▶ **TEXT**

________________________________________

I’ve also been looking at PHP’s SOAP library to create a status update service which will probably utilise Service Orientated Architecture to create a stable, scalable service. Initially I created a WSDL file using the Eclipse IDE but that threw all sorts of issues and ended up using Zend’s WSDL generator tool running across the existing server. Must look into this but there might be a conflict in versions of WSDL as well as first time learning curve. I’m hoping to get the first version of the service up this week.

I suspect that this week is going to complete the commission and service status services as well as possibly doing some documentation as it is beginning to pile up.

Weeknotes: Data mining, XML and bibliographies

Sunday, May 23rd, 2010

It seems to be have been a week of frantic completion and refactoring.

The first half was spent frantically converting html pages into PDFs using Verypdf’s HTMLtools server product. All in all the manual is very helpful and the test server could be set up quickly. It might have helped the other end if I’d remembered to break the file up for printing but that turned out to be a 10 minute jub to put back into production. The next task is to transfer it from the test server and onto the production one but that’ll need to wait for networking to tweak it a little.

I spent some time refactoring the call recordings archive. For some reason the archiving solution that I hacked up in November decided to start failing in March after it was changed. Despite being put back to its original state it never quite got back to working as it did. I’ve been trying to tweak it ridon and off but never found the time to complete it. I finally just made the time on friday afternoon to look at it properly. I’d been thinking about item based filtering after reading the first chapter of Toby Segaran’s Programming Collective Intelligence. (On the back of this, I think I’ll be buying his Beautiful Data at some point.)  Although this is not really an intelligent programme as such, the techniques have shown some real promise in the hurried tests. Using a Redis datastore, the percentage of found recordings is way up. Fingers crossed for Monday morning when I can see what the scripts run over the weekend. I also spent some time simplifying the matching algorithm so that I didn’t have to account for so many edge cases when dealing with time.

It seems that we are approaching some sort of real-time status update systems at work. I’ve sort of been arguing for this for a while to remove the bottlenecks of having each system dependant on another one. One of our suppliers is sending us XML data so I’ve been playing with Xpath 1.0 (since Xpath 2.0 apparently isn’t directly supported by PHP but there might be a way of passing the data to Java which adds unnecessary overhead) to extract the relevant values. Anyhow the core is running but I still need to fully test it and add in security.

I’ve also been asked to design and implement a queueing system for the main internal server. I’ve run up a quick high level overview but the detail still needs to be worked on. I’m pushing it back to June so that I can slear the decks of the older projects that are still on the board.

________________________________________

▶ **GIVEN INFORMATION**
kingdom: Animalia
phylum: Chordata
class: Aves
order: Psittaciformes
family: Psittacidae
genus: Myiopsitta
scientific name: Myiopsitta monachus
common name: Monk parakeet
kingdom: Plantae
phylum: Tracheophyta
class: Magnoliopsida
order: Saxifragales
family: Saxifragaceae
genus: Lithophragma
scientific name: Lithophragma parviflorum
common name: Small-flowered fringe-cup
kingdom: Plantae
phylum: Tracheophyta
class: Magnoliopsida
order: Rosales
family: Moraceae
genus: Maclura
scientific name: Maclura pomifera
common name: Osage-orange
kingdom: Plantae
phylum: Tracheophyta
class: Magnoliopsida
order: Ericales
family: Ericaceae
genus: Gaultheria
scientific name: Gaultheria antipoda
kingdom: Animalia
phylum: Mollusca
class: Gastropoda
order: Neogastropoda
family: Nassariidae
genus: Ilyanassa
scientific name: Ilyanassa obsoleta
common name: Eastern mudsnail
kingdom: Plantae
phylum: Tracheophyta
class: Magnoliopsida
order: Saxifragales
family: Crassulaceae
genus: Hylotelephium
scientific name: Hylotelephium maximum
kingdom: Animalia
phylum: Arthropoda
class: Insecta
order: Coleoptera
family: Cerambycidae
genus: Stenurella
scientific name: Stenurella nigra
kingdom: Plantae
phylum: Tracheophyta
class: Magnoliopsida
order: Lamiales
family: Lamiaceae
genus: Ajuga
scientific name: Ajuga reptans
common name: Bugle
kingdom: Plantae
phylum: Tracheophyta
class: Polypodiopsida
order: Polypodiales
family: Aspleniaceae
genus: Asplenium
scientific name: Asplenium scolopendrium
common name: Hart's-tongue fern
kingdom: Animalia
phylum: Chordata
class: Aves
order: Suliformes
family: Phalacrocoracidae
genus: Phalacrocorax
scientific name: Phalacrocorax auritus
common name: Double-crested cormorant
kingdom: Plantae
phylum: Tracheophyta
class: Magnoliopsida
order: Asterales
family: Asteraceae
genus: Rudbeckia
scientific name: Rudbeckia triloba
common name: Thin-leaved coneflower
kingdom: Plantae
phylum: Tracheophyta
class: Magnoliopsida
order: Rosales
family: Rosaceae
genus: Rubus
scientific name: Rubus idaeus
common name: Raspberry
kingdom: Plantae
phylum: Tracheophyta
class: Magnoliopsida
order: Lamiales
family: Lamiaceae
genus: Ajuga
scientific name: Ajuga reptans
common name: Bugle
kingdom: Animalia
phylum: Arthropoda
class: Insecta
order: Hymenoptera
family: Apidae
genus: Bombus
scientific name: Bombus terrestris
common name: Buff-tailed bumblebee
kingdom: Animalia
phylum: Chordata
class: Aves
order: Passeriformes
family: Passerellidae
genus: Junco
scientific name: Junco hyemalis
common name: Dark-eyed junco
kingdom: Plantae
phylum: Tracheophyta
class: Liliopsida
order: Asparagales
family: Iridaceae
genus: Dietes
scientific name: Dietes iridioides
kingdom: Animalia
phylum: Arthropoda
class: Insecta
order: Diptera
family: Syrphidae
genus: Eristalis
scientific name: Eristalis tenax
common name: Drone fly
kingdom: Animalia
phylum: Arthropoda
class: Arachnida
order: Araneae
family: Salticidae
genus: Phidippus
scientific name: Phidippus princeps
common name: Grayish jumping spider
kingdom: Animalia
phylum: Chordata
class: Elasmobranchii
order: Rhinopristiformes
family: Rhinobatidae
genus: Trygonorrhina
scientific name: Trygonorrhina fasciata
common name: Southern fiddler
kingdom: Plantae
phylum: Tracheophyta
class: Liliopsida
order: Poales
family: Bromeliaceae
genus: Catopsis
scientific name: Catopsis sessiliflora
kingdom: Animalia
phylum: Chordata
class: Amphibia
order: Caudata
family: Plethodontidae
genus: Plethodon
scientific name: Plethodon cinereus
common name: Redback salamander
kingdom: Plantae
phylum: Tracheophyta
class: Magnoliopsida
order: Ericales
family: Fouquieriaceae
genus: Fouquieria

________________________________________

▶ **COMPLETE THE FOLLOWING**
1 – For each statement, say yes or no according to whether it agrees with the weeknotes, and quote the words of the weeknotes that decide it. (a) The HTML pages were converted into PDFs with Verypdf’s HTMLtools server product. (b) The call recordings archive began failing in November. (c) Work on the queueing system is being pushed back to July.
2 – Return the passage of the weeknotes between "I’ve also been looking" and "up this week.", inclusive, copied word for word.

▶ **EXPECTED RESULTS**
1 –
(a) Yes: "converting html pages into PDFs using Verypdf’s HTMLtools server product"
(b) No: "decided to start failing in March after it was changed"
(c) No: "I’m pushing it back to June"

2 –
I’ve also been looking at PHP’s SOAP library to create a status update service which will probably utilise Service Orientated Architecture to create a stable, scalable service. Initially I created a WSDL file using the Eclipse IDE but that threw all sorts of issues and ended up using Zend’s WSDL generator tool running across the existing server. Must look into this but there might be a conflict in versions of WSDL as well as first time learning curve. I’m hoping to get the first version of the service up this week.